3. Go over two stiles and then emerge in an open field, with a hedge on our right. Good views open up across the gentle landscape to our left, but with hills in the distance, notably Earl's Hill and Pontesford. We are walking through glorious countryside, where the hedges and fields support abundant bird life, including yellowhammers and skylarks. Pass through the remnant of a hedge and along a second field to a hedge and twin-stiled footbridge. Keep straight ahead alongside another field and through a gate and still straight ahead. Go on over a fragile stile, across a rough field to a wooden footbridge and keep ahead. Pass to the left side of Lythwood Farm and the houses beyond. Cross an old wooden footbridge and along a grassy field, passing unused stiles and then reach one we have to go over. On the left is a patch of allotments but here we turn right a few yards to reach a narrow road.

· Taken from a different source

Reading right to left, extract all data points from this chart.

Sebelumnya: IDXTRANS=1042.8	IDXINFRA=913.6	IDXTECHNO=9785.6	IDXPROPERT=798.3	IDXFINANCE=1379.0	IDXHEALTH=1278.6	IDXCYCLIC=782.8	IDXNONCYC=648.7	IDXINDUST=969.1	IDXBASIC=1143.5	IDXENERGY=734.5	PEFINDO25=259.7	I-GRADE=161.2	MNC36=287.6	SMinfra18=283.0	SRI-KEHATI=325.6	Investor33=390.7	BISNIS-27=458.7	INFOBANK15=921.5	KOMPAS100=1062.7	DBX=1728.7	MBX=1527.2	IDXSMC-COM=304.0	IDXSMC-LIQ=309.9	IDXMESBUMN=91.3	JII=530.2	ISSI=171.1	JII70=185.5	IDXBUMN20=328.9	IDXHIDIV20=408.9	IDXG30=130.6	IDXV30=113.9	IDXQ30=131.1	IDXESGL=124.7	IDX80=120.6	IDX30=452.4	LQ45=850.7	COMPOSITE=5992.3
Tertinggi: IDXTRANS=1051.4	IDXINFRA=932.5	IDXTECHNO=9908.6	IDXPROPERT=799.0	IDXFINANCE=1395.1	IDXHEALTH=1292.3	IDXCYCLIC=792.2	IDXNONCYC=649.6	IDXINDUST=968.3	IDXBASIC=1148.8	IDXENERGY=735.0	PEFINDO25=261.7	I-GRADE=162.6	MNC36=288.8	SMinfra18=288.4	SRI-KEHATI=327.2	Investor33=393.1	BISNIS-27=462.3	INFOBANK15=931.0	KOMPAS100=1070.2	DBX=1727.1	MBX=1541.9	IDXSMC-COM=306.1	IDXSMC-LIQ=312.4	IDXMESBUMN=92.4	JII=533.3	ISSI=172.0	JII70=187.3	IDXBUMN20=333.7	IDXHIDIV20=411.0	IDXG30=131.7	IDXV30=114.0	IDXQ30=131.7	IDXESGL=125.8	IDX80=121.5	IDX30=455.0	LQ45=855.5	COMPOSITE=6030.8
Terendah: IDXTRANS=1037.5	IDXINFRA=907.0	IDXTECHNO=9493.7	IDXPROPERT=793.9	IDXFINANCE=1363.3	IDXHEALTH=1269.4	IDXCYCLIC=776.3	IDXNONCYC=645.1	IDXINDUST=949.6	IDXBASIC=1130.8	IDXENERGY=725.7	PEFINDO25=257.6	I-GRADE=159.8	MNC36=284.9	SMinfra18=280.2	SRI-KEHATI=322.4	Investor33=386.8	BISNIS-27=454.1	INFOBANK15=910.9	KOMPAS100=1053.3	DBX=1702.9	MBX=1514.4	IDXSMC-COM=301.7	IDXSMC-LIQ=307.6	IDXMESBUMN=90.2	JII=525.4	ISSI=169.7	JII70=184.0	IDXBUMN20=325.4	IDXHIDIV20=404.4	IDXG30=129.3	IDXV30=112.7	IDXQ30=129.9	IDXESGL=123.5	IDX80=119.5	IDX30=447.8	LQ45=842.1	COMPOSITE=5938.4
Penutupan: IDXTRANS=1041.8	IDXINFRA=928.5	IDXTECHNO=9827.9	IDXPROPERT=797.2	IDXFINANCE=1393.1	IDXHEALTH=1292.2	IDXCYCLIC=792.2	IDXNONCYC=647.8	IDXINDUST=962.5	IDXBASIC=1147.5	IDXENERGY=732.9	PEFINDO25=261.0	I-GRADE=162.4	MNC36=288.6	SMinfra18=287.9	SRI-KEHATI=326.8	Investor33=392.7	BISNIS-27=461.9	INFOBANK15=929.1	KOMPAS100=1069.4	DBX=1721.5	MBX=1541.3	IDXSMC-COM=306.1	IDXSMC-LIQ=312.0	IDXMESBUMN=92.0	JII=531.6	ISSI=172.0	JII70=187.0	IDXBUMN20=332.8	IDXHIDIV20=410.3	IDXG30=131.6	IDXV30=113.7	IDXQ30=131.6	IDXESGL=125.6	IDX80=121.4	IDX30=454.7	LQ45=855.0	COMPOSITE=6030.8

4. Turn right along this road, following the Shropshire Way sign, to walk towards Lythwood Farm. Pass straight through the farmyard and once beyond the buildings the track divides and we fork left, through a gate. Continue along the track across open fields, and our route bends gradually to the left, still following Shropshire Way. The track deteriorates slightly and bends further to the left, still across open fields. At a gate where the track bends to the right, keep straight ahead across the next field heading towards a small mound at the far side of the field. This is a covered reservoir. Reach a stile and a narrow path to lead us through to the road - with good views across to Wrekin. Turn right here, passing alongside the covered reservoir to return to our starting point.